### [EXERCISE]
Beginning with the first line below, output every record verbatim and leave out the images.
******************************
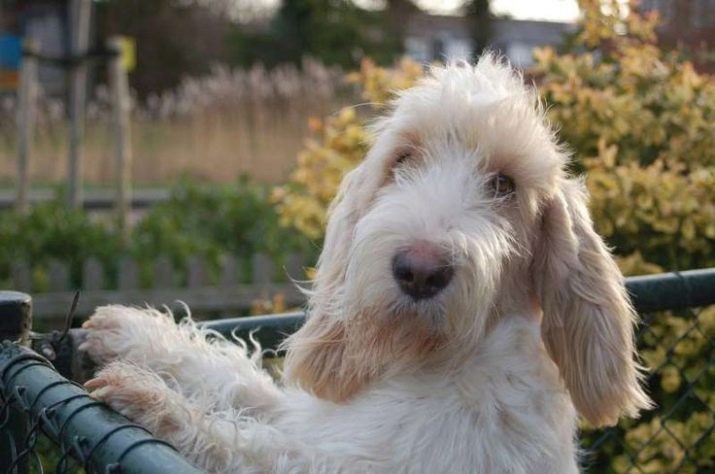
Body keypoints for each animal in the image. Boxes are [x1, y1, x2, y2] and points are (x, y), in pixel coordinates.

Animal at [80, 56, 651, 473]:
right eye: (403, 160)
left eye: (504, 184)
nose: (419, 270)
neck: (433, 364)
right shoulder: (309, 417)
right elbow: (240, 383)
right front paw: (132, 334)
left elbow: (251, 447)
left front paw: (152, 401)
******************************
### [FINISHED TASK]
Body keypoints for each animal in the image. Boxes are [x1, y1, x2, y2] and points are (x, y), in pixel coordinates.

Animal at [80, 56, 651, 473]:
right eye: (403, 160)
left eye: (504, 184)
nose: (419, 270)
neck: (433, 364)
right shoulder: (309, 417)
right elbow: (240, 383)
right front paw: (132, 334)
left elbow: (251, 447)
left front paw: (152, 401)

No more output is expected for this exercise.